I am working on trying to implement simulation for our past year’s robot. Right now, I am trying to get a simple arm working. I can get it working in terms of visualising and some simple control, but not using the “same” code as we used on the robot.
For the arm, we used a TrapezoidalSubsytem. It is driven by Falcon500 motors, and we used the PID control in Position mode, within the Falcon/TalonFX to actually handle controlling the arm. When I try to do that in the simulation, the motor does not get any input. That is, the “internal” control is not doing anything.

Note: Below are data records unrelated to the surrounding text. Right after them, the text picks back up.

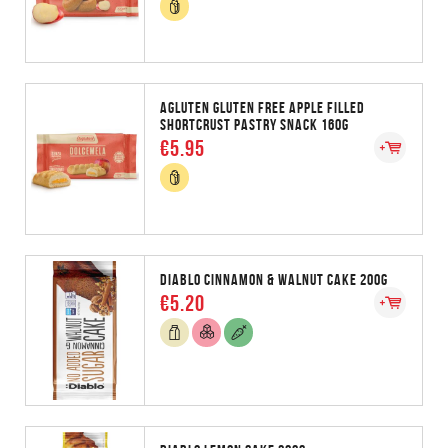
AGLUTEN GLUTEN FREE APPLE FILLED
SHORTCRUST PASTRY SNACK 160G
€5.95
DIABLO CINNAMON & WALNUT CAKE 200G
€5.20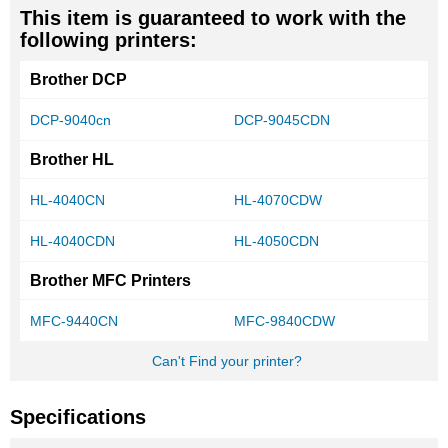
This item is guaranteed to work with the
following printers:
Brother DCP
DCP-9040cn
DCP-9045CDN
Brother HL
HL-4040CN
HL-4070CDW
HL-4040CDN
HL-4050CDN
Brother MFC Printers
MFC-9440CN
MFC-9840CDW
Can't Find your printer?
Specifications
More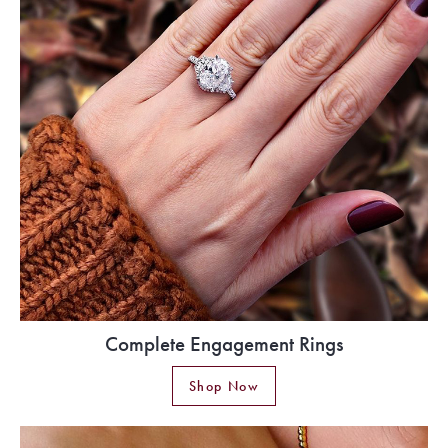
Complete Engagement Rings
Shop Now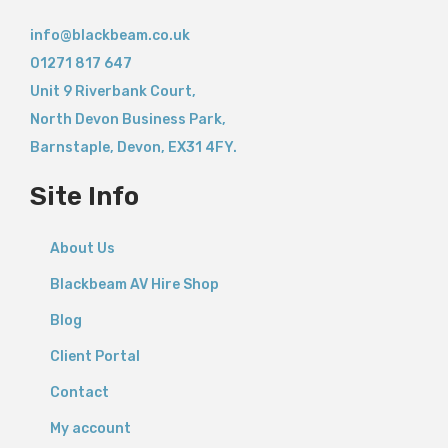
info@blackbeam.co.uk
01271 817 647
Unit 9 Riverbank Court,
North Devon Business Park,
Barnstaple
,
Devon,
EX31 4FY.
Site Info
About Us
Blackbeam AV Hire Shop
Blog
Client Portal
Contact
My account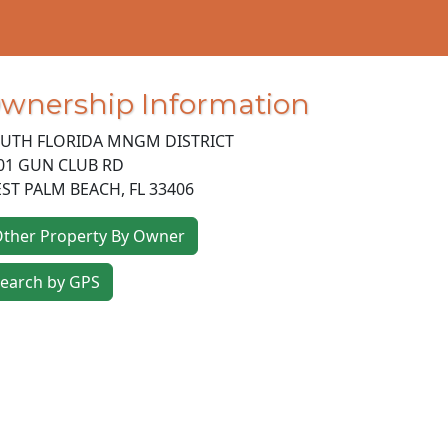
wnership Information
UTH FLORIDA MNGM DISTRICT
01 GUN CLUB RD
ST PALM BEACH
,
FL
33406
ther Property By Owner
earch by GPS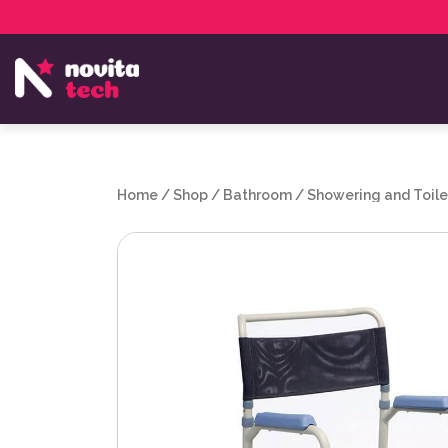
Services
NovitaTech Partner Program
Home
/
Shop
/
Bathroom
/
Showering and Toile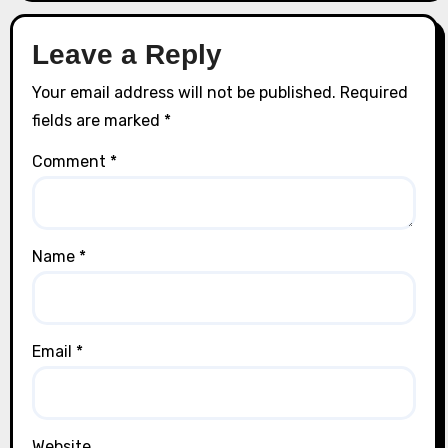
Leave a Reply
Your email address will not be published.
Required
fields are marked
*
Comment
*
Name
*
Email
*
Website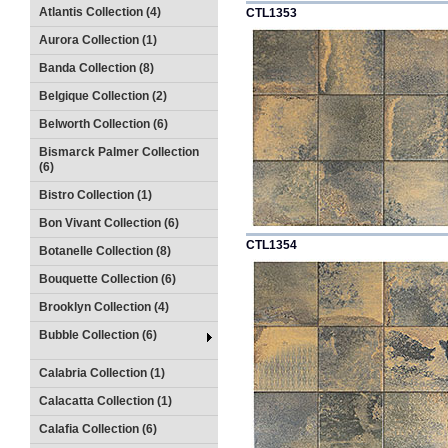
Atlantis Collection (4)
CTL1353
Aurora Collection (1)
Banda Collection (8)
Belgique Collection (2)
Belworth Collection (6)
Bismarck Palmer Collection
(6)
Bistro Collection (1)
Bon Vivant Collection (6)
CTL1354
Botanelle Collection (8)
Bouquette Collection (6)
Brooklyn Collection (4)
Bubble Collection (6)
Calabria Collection (1)
Calacatta Collection (1)
Calafia Collection (6)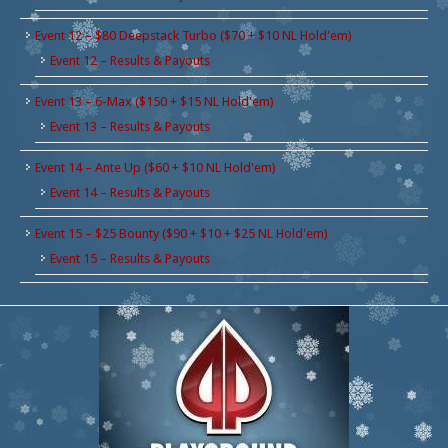
Event 12 – $80 Deepstack Turbo ($70 + $10 NL Hold'em)
Event 12 – Results & Payouts
Event 13 – 6-Max ($150 + $15 NL Hold'em)
Event 13 – Results & Payouts
Event 14 – Ante Up ($60 + $10 NL Hold'em)
Event 14 – Results & Payouts
Event 15 – $25 Bounty ($90 + $10 + $25 NL Hold'em)
Event 15 – Results & Payouts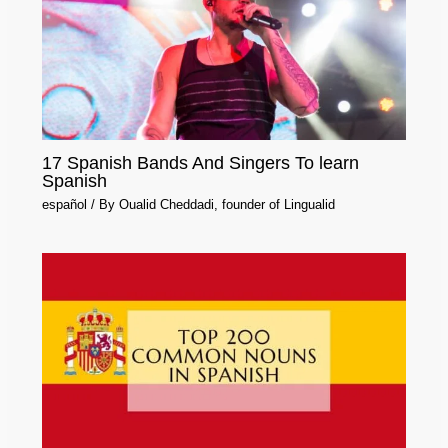
17 Spanish Bands And Singers To learn
Spanish
español
/ By
Oualid Cheddadi, founder of Lingualid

Does anyone have a working example of a simulation which used internal controller PID control? Falcon and NEO would be appreciated (we NEOs elsewhere). Can it be done, with out completely re-writing (faking) the internal PID controller?
Thanks. I had seen the drivetrain simulation, but not this one. However, unless I am missing something, that so called “PhysicsSim” has nothing to do with what is in the “real” robot code. The real robot control will do drive to a position under PID within the Falcon, but (unless I am misreading it), the simulation just ramps the motors up to some really fast value in equal steps.
I was hoping there was something already written, but I guess we will have to create a simulation with pure WPILib classes.
It seems to actually do the PID in the simulation. My error was I was using “motor.get()” to get the speed. Switching to “motor.getMotorOutputVoltage()” works.
I think a better example of using our simulation APIs with WPILib is our Phoenix 6 Motion Magic example. We also cover a lot more information about integrating our API with physics simulators like WPILib’s sim classes in our Phoenix 6 docs. The APIs are slightly different compared to Phoenix 5 (namely with the new Orientation field), but overall the same principles apply.
In the old Phoenix 5 example linked here previously, we just wrote a very simple function that used the motor output voltage to ramp towards a proportion of the max possible velocity. It doesn’t just ramp to a really fast value because eventually PID will output a lower voltage, causing it to ramp back down to a slower velocity.
In the new Phoenix 6 example, we replaced all that math with more realistic physics simulation provided by WPILib’s DCMotorSim, just as team 4201’s code linked here does. But the principle is still the same: pass in the motor’s output voltage, and get back the new position and velocity to apply to the motor.